There are times when my child says or does something and I’d be like “where did he get that from?”. I start the elimination process – Definitely not from home, not school/teachers. Of course, I know myself and I know my child’s school and teachers. So usually I’m left with friends or TV. Children spend a lot of times with their friends either in school or at home.
Knowing your child’s friends will definitely provide insight into the morals and values that are influencing your son or daughter (positively or negatively). Also, getting to know your child’s friends, will help you learn a lot about your own daughter or son as well. Kids choose friends for specific reasons, and it can be insightful to explore what those reasons are. It could be loneliness, or an attitude projected by the friend, or the lifestyle that he/she enjoys, or the things the child can do (like sports, dance, academics, etc). For whatever reasons meanwhile, it is important to know your child’s friends as it helps you to make necessary amendment when you need to.
These are few steps to help you get to know your kids’ friends.
Get to know your child’s Friends.
Ask about your child’s friends, find out what they and your child do together. Try associating with them, get to know their names, where they come from, the kind of family they are from and who the parents are. Seize opportunities to meet and interact with them during birthday parties, school events, school drop off/pickups.
Let your child know that friends are welcome in your home.
Let your kids know their friends are welcome but have some “house rules” with your child prior to the visit. Let your child, the friend, and the friend’s family know that an adult will be there with them and ultimately know what’s going on by seeing, hearing, and talking with them about what they are doing.
Never embarrass your kids in front of their friends. Doing so will lessen the likelihood that your kids will want to have their friends hang out when you are around.
Make your home inviting for hanging out
Make your home “kid-friendly” where your kids and their friends can hang out. This way, as a parent, you can pop in periodically, have some interaction with the group. Also make sure you always have some “fun food” on hand when your kids bring their friends around.

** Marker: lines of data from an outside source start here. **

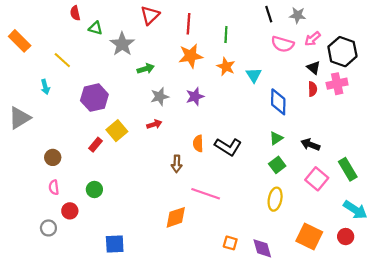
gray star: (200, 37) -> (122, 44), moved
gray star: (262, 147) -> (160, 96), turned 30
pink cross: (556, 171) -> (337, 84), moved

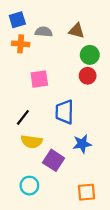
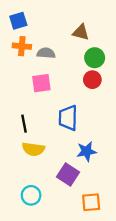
gray semicircle: (44, 32) -> (46, 53), moved
black line: (23, 117) -> (24, 124), turned -49
purple square: (54, 160) -> (68, 175), moved

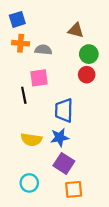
black line: (24, 124) -> (24, 95), moved
blue star: (87, 151) -> (60, 137), moved
orange square: (91, 202) -> (74, 189), moved

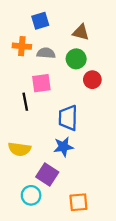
blue square: (17, 19) -> (40, 21), moved
green circle: (89, 54) -> (76, 59), moved
yellow semicircle: (31, 140) -> (19, 149), moved
purple square: (64, 163) -> (47, 175), moved

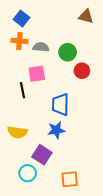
blue square: (40, 21) -> (21, 18), moved, turned -35
brown triangle: (81, 32) -> (86, 16), moved

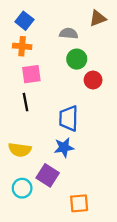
brown triangle: (86, 16) -> (98, 18), turned -35
gray semicircle: (41, 47) -> (69, 33), moved
pink square: (37, 74) -> (31, 74), moved
cyan circle: (28, 173) -> (22, 188), moved

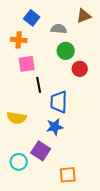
blue square: (24, 21) -> (32, 18), moved
black line: (26, 102) -> (39, 85), moved
yellow semicircle: (20, 150) -> (17, 118), moved

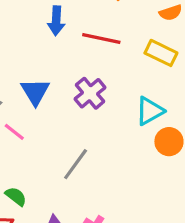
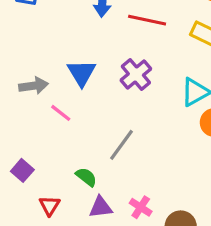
green semicircle: (16, 196) -> (86, 177), moved

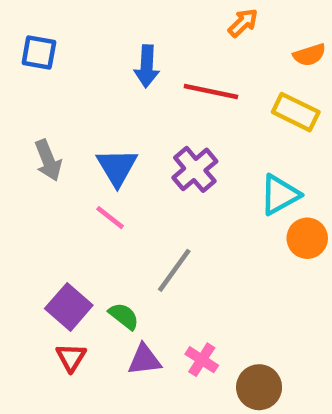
gray arrow: (34, 86) -> (48, 160), moved, turned 76
pink line: (61, 113) -> (110, 218), moved
purple square: (22, 170) -> (69, 307), moved, size x1.4

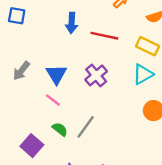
gray arrow: (48, 160) -> (21, 71), turned 60
cyan triangle: (280, 195) -> (143, 74), moved
green semicircle: (124, 316) -> (60, 129), moved

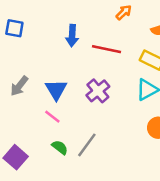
purple square: (32, 146) -> (16, 157), moved

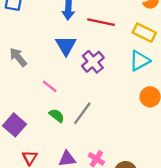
gray arrow: (19, 86) -> (18, 57), turned 102
blue triangle: (56, 90) -> (66, 45), moved

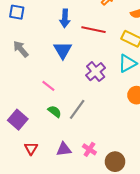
gray arrow: (18, 57) -> (21, 49), moved
purple cross: (93, 62) -> (96, 72), moved

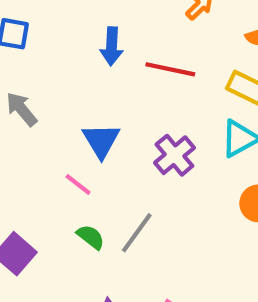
blue triangle: (63, 50) -> (101, 141), moved

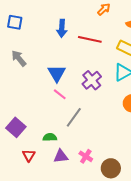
pink line: (78, 185) -> (60, 94), moved
green semicircle: (91, 237) -> (50, 137), moved, turned -40

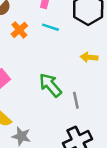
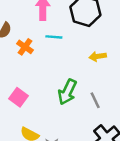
green arrow: (50, 85) -> (67, 92), turned -100

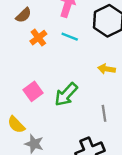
pink square: (19, 97) -> (33, 91), moved
gray line: (95, 100) -> (104, 113), moved

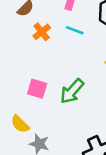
pink square: (33, 91) -> (37, 89), turned -36

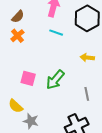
orange cross: (42, 32) -> (17, 36), moved

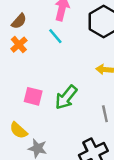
cyan line: (56, 33) -> (55, 36), moved, turned 32

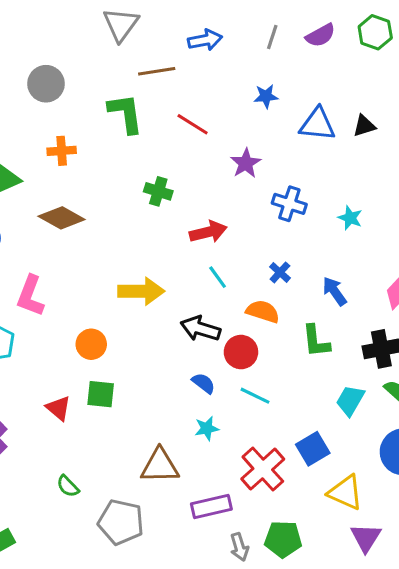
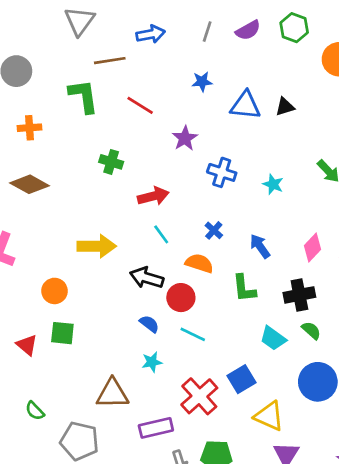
cyan trapezoid: (350, 400) -> (273, 338), turned -84

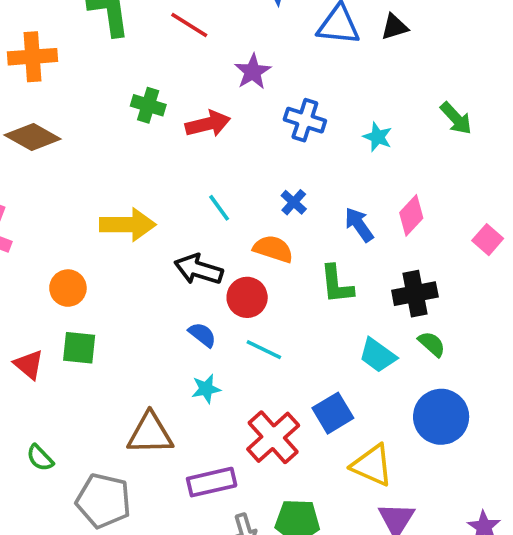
orange cross: (29, 128) -> (33, 57), size x1.4
red arrow: (153, 196) -> (208, 124), moved
pink diamond: (313, 248) -> (411, 215), moved

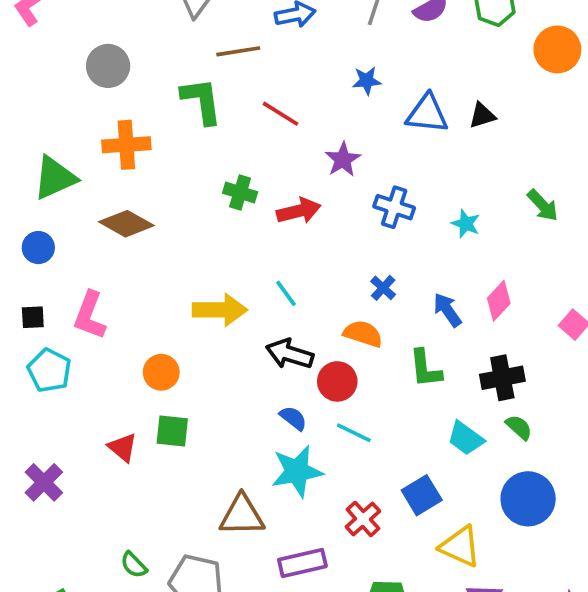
cyan line: (219, 208) -> (286, 293), moved
cyan star: (206, 389) -> (297, 471), size x1.8
red cross: (273, 437) -> (363, 519), size x0.7
green semicircle: (40, 458) -> (134, 565), moved

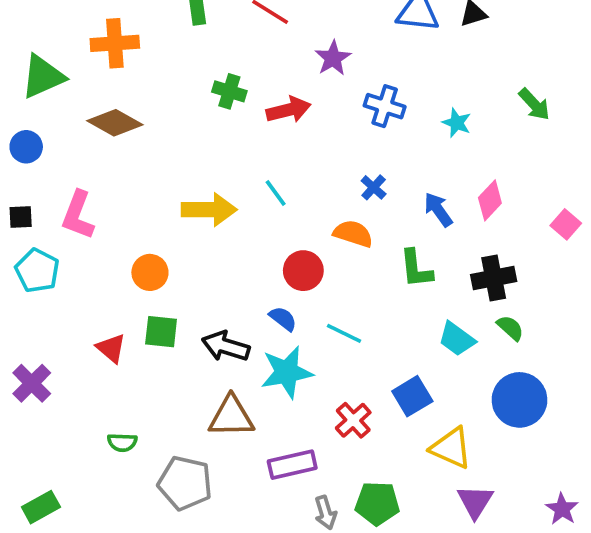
black arrow: (290, 354) -> (226, 346), moved
red circle: (337, 381) -> (303, 271), moved
green semicircle: (134, 565) -> (122, 442), moved, turned -44

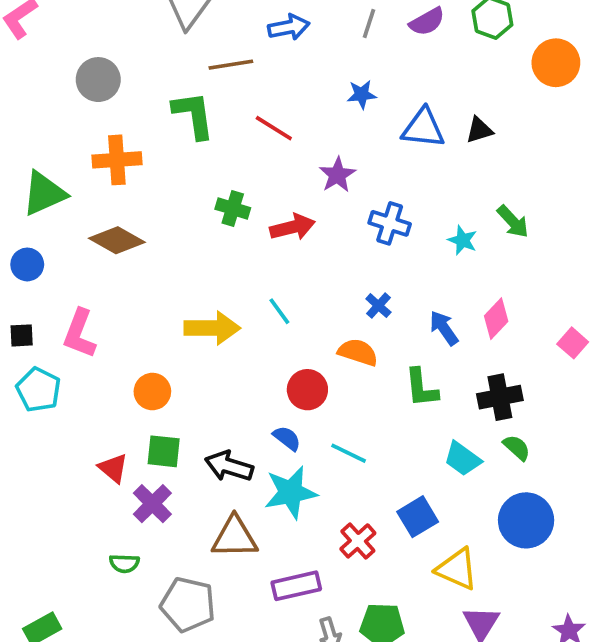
green arrow: (534, 104) -> (513, 222), moved
purple cross: (32, 383) -> (152, 504), moved

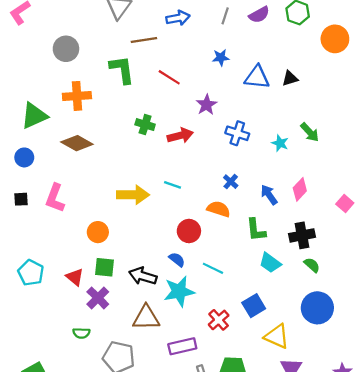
cyan line: (279, 311) -> (172, 185), turned -35
cyan pentagon: (38, 390) -> (31, 273), moved
cyan trapezoid: (462, 459) -> (270, 263), moved

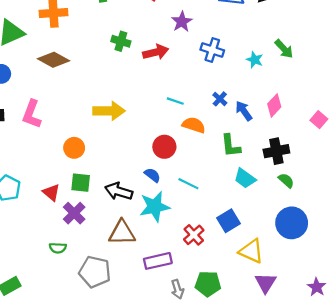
blue cross: (231, 182) -> (220, 99), moved
cyan line: (172, 185) -> (175, 101), moved

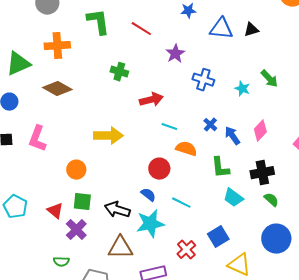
red arrow: (156, 52) -> (151, 100), moved

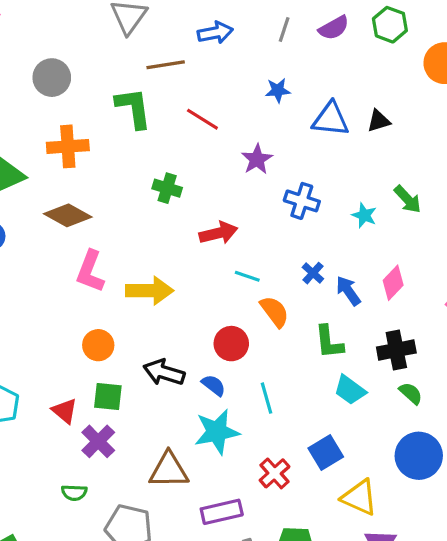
pink L-shape: (37, 139) -> (90, 271), moved
orange semicircle: (186, 149) -> (275, 312), turned 35
cyan line: (181, 203) -> (267, 398), turned 48
black arrow: (117, 210) -> (164, 372), moved

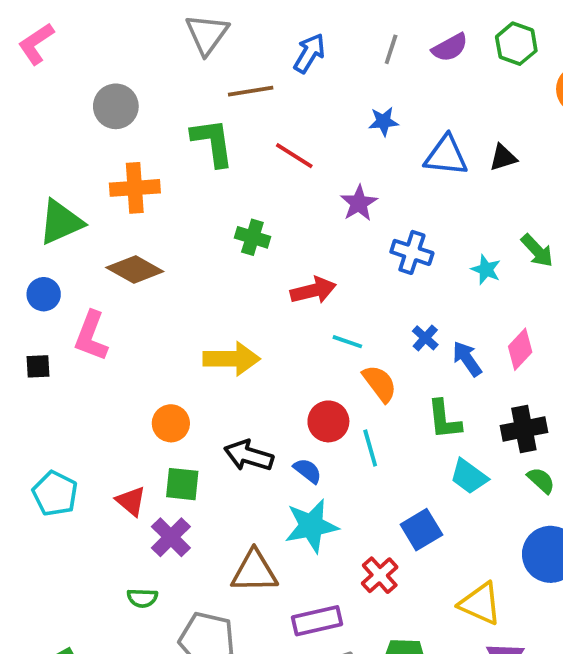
blue arrow: (215, 33) -> (309, 53), turned -48
pink L-shape: (90, 271) -> (91, 336), moved
cyan line: (267, 398) -> (370, 448), moved
blue square: (326, 453) -> (421, 530), moved

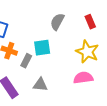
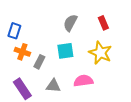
cyan square: (42, 48) -> (65, 51), moved
pink semicircle: (83, 78) -> (83, 81), moved

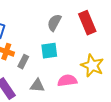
red rectangle: (103, 23) -> (87, 23), size x1.6
yellow star: (100, 53) -> (92, 66), moved

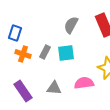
gray rectangle: (23, 62) -> (45, 52), moved

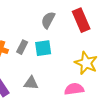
pink semicircle: (84, 83) -> (74, 89), moved

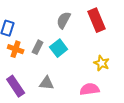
cyan square: (43, 48) -> (59, 48), turned -30
yellow star: (86, 63) -> (102, 63), size x0.7

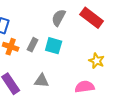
red rectangle: (97, 20) -> (92, 18), turned -30
cyan square: (59, 48) -> (54, 46), turned -36

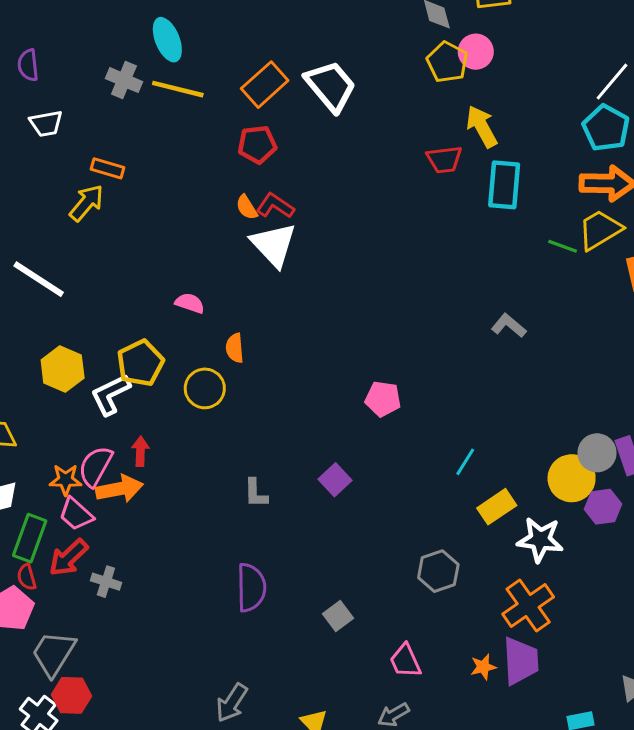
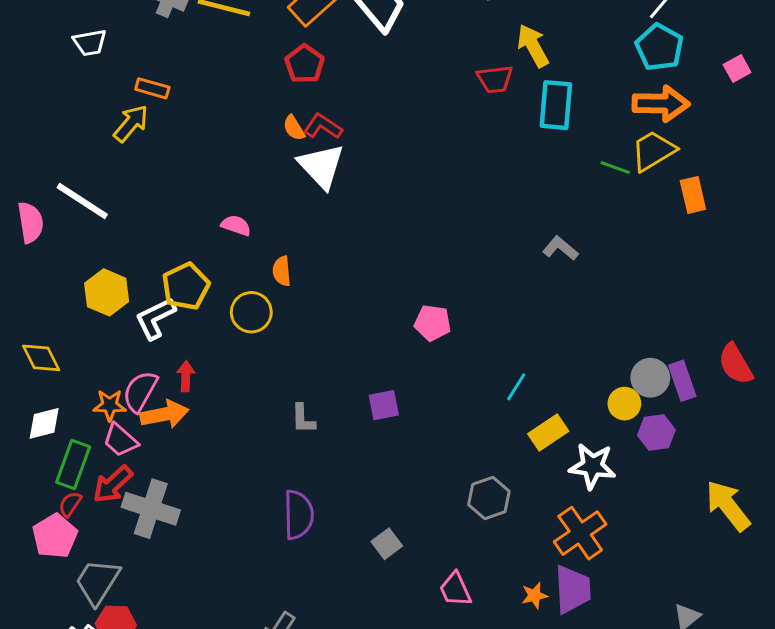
red pentagon: (257, 144) -> (305, 64), turned -30
yellow circle: (572, 478) -> (624, 404), size x0.7
purple square: (335, 480) -> (384, 405), turned 32
red semicircle: (27, 577) -> (70, 504), turned 50
gray cross: (106, 582) -> (151, 509), size x1.8

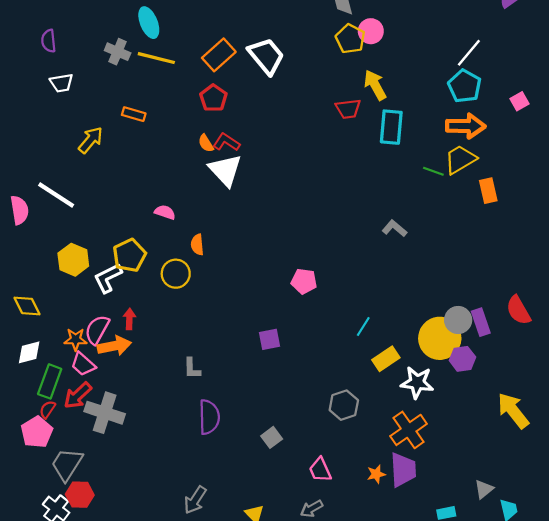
orange rectangle: (152, 88) -> (134, 114), moved
yellow circle: (624, 404) -> (440, 338), size x1.8
gray L-shape: (303, 419) -> (192, 368), moved

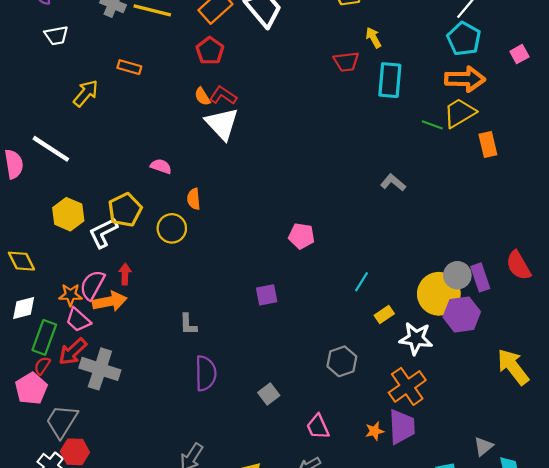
yellow arrow: (375, 85) -> (373, 38), size x0.7
yellow rectangle: (386, 359) -> (384, 314), size x0.7
purple hexagon: (462, 359) -> (462, 314), size x1.4

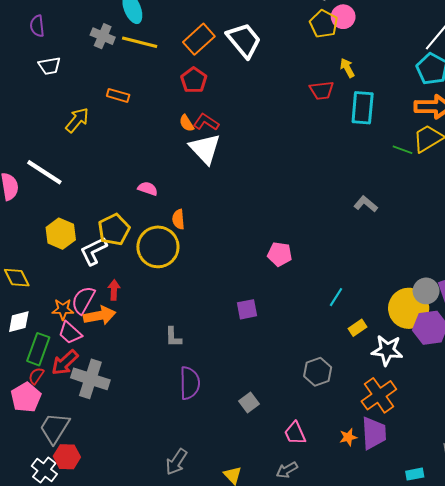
yellow circle: (172, 228) -> (158, 247), size x1.5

Get to know other parents.
Make time to meet with the parents, this helps you to determine whether you want your child to move too close to a particular parent’s kids. From relating with other parents, you get to understand their lifestyles and values. Talk with them on the phone, meet them at neighbourhood or school events.
Have rules for when you child hangs out at their friend’s
Do not let your child go to a friend’s house if you do not trust the parents. Be sure your child knows how to contact you in case of an emergency
Get involved in your school, church, and/or athletic you get more involved, you’ll be better positioned to identify, connect with, and channel the positive influences in your child’s environment. If your child is on a soccer team, for example, you may meet one or more families whose company you enjoy and whom you respect and admire. Be intentional about reaching out to them with invitations to socialize as families so that your child can have more exposure to these positive influences.
Agree on rules, like curfew time, and enforce the agreed-upon consequences when a rule is broken.
Know where and with whom your child is spending time.